On October 4, the 70th anniversary of her death, Henrietta Lacks’ family filed a federal lawsuit against Thermo Fisher Scientific alleging unwarranted enrichment and non-consensual use of her cells and tissue samples.
The Lacks family has retained Benjamin Crump as their lead attorney. Crump, who previously represented the families of George Floyd and Breonna Taylor, says he believes this case can bring justice to the family.
“This whole idea of her cells is even sold to this day as chattel, while everyone benefits from it except her own family. Her own flesh and blood. It reminds of the days of slavery when they sold black people as chattel and we never benefited from our labor, our contributions,” said Crump.
In 1951, at age 31, Henrietta was diagnosed with cervical cancer and began treatment at one of the few facilities willing to treat African Americans, Johns Hopkins Hospital in Baltimore. During her treatment, a gynecologist biopsied her and sent her tissue to a lab for testing, without her or her family’s consent.
In subsequent experiments with her tissue sample, scientists found that Henrietta’s cells reproduced and thrived outside her body — a discovery that helped shape medical innovations.
Those cells were named “HeLa” after Henrietta Lacks. HeLa cells have led to several medical breakthroughs, including the polio vaccine, coronavirus vaccines, cancer treatments, AIDS treatments, gravity in space and more.
What Henrietta Lacks went through is now illegal, and federal law requires researchers to obtain approval before using a patient’s tissue sample for research.
The family members say they have made no profit from the research and use of Lacks’ cells. They say they believe now is the time to be compensated and they are aware that they will have to fight up to 100 defendants, the first of which is Thermo Fisher.
Thermo Fisher Scientific Inc., based in Massachusetts, sells HeLa cells on its website.
“Thermo Fisher Scientific’s business is commercializing Henrietta Lacks’ cells – her living body tissue – without the consent of or providing compensation to Ms. Lacks,” the lawsuit said. “All the while, Thermo Fisher Scientific understands – indeed, acknowledges on its own website – that this genetic material [is] stolen from Mrs. Lacks.’
The lawsuit also asks the court to order Thermo Fisher Scientific “the full amount of its net profit obtained by commercializing the HeLa cell line to Henrietta Lacks’ estate.”
Christopher Seeger, another lawyer for the Lacks family, said other companies will also be targeted for commercializing Lacks’ cells.

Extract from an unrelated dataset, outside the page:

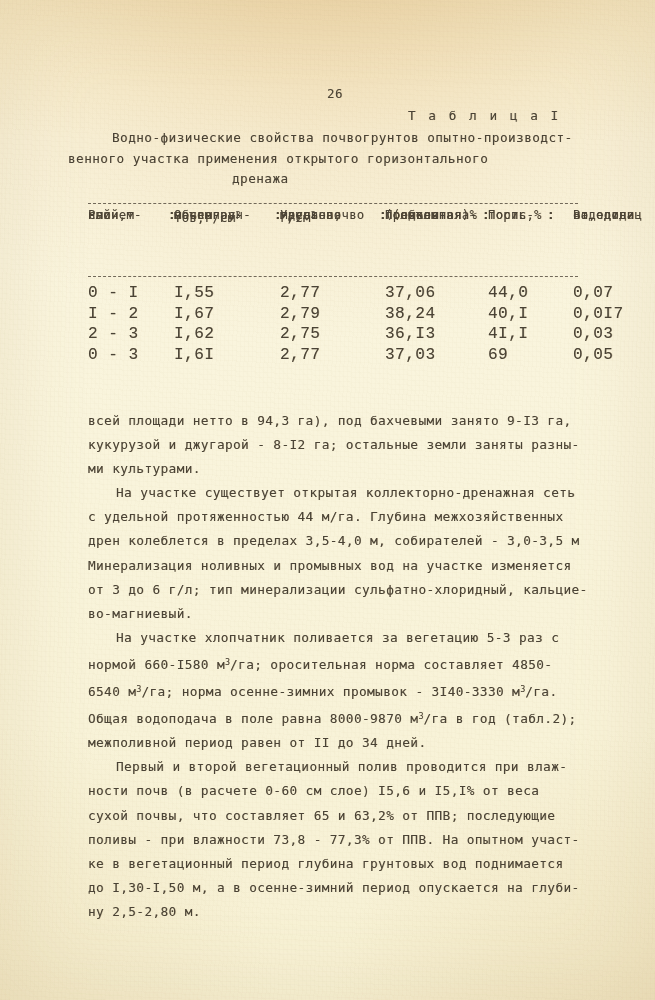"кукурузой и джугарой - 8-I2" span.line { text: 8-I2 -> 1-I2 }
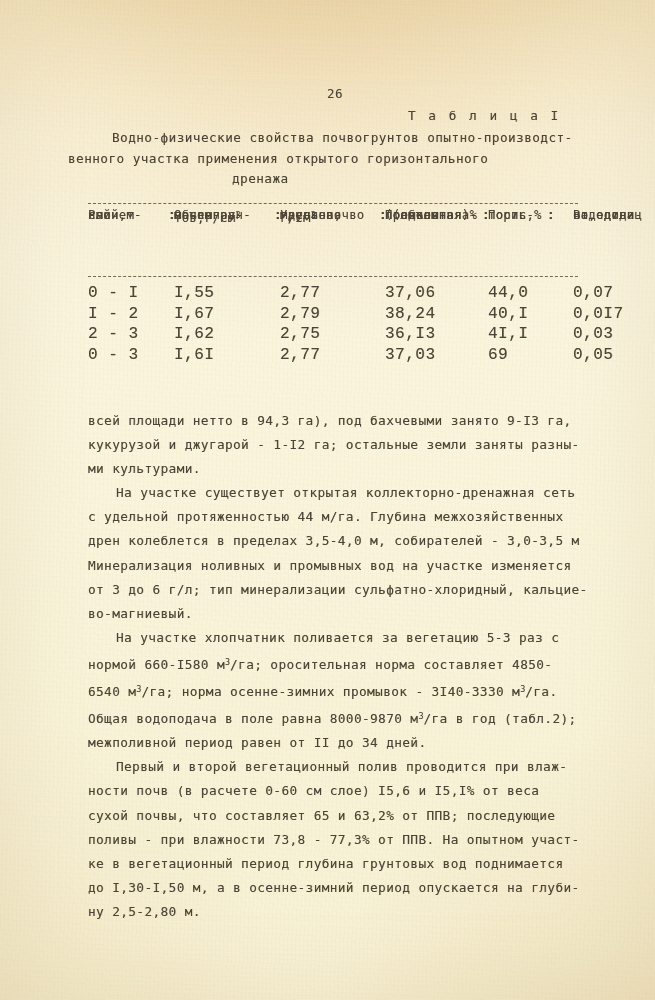"и внутрихозяйственных дрен - 2,5-3,0," span.line { html: none -> <span>и внутрихозяйственных дрен - 2,5-3,0, местами 2,0 м и менее.</span> }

Thermo Fisher Scientific, he said, “shouldn’t feel too alone because they’ll have a lot of company soon.”
Lack’s story began about ten years ago with the publication of the book “The Immortal Life of Henrietta Lacks.”
Her story gained more national attention with the release of the movie “The Life of Henrietta Lacks”. Oprah Winfrey played Henrietta’s daughter, Deborah Lacks, and Renee Elise Goldsberry played Henrietta.

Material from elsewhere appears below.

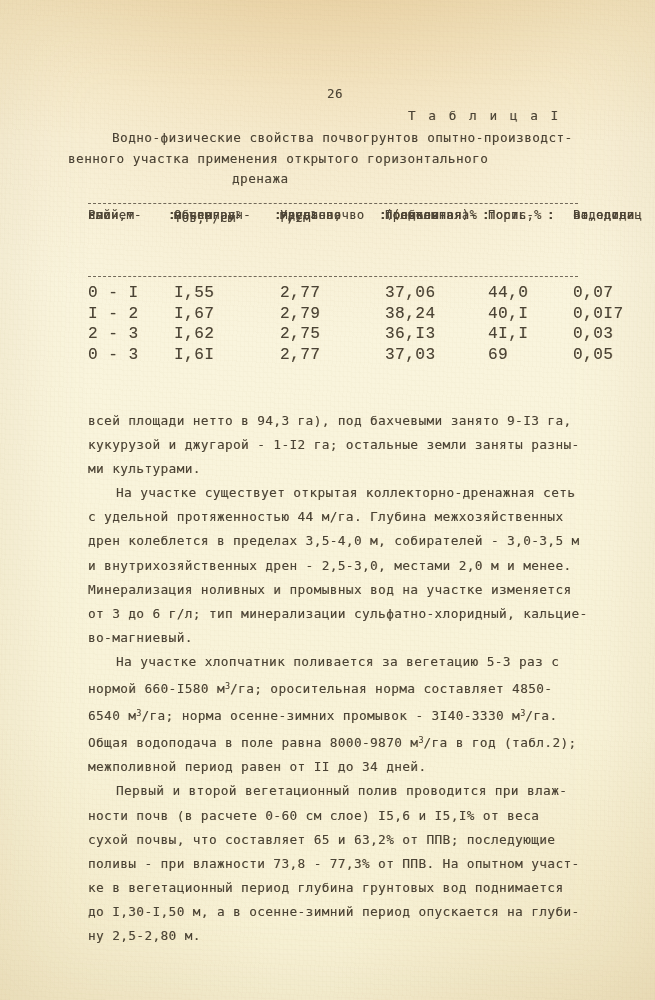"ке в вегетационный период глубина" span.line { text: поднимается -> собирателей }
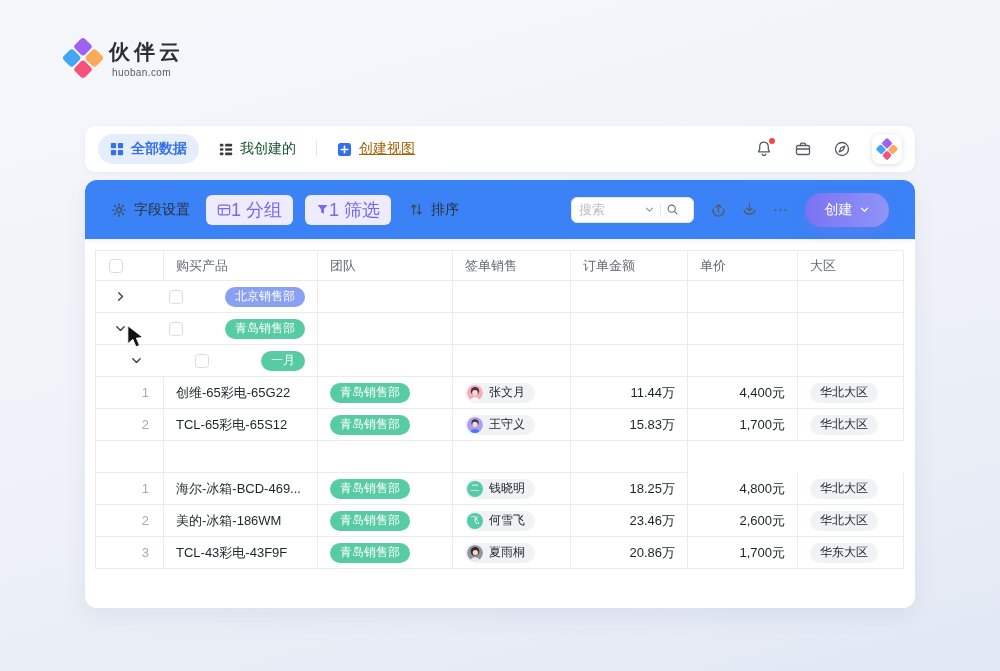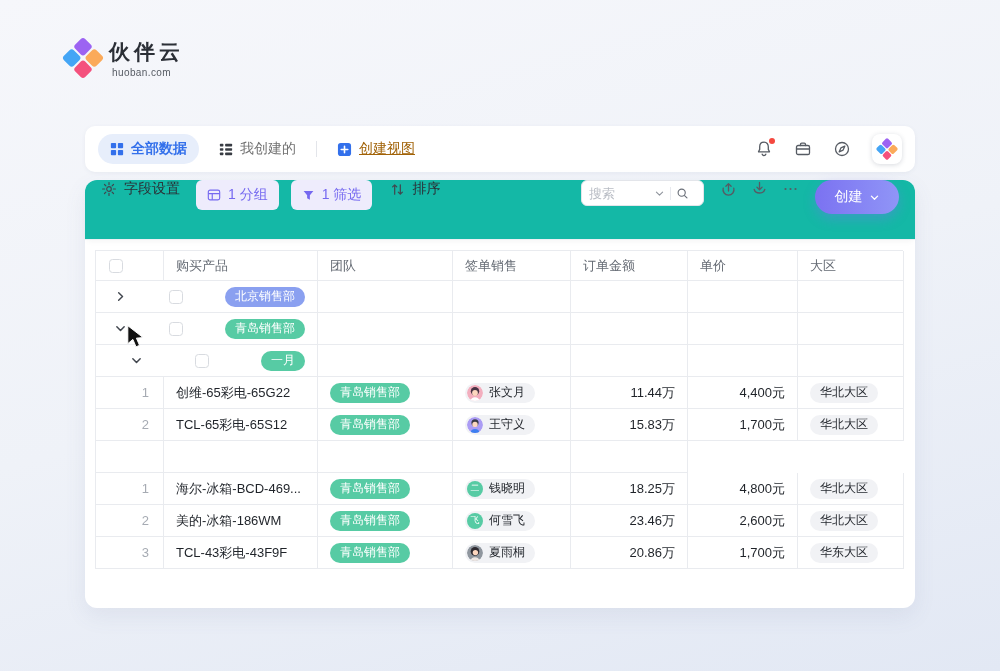"我创建的" .tab.plain { color: #737373 -> #14532d }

Ron Lacks says his mother was the first in the family to discover that cells she received from her late mother-in-law Henrietta Lacks were still viable in 1973.
Ron Lacks is the executor of the estate and Henrietta’s oldest grandson. For years he was inspired by his mother’s resilience to keep Henrietta’s name alive and he uses this inspiration to fight for his grandmother’s property.
“Every time I walk into my mom’s room she empowers me because I know I’m doing it for her. She started this in 1973. She started this, so when I walk into her room and feed her, change her, I know I’m doing this for her.” Ron Lack told ABC News. “When you fight for your family, you run off with all your weapons, you don’t stop until you succeed or they take me down,” he added.
Johns Hopkins University states on its website that it “has never sold or profited from the discovery or distribution of HeLa cells” and that the university does not own the rights to the HeLa cells.
The university also claims it helped the Lacks family negotiate an agreement that would require scientists to get permission to use Henrietta Lacks’ genetic blueprint.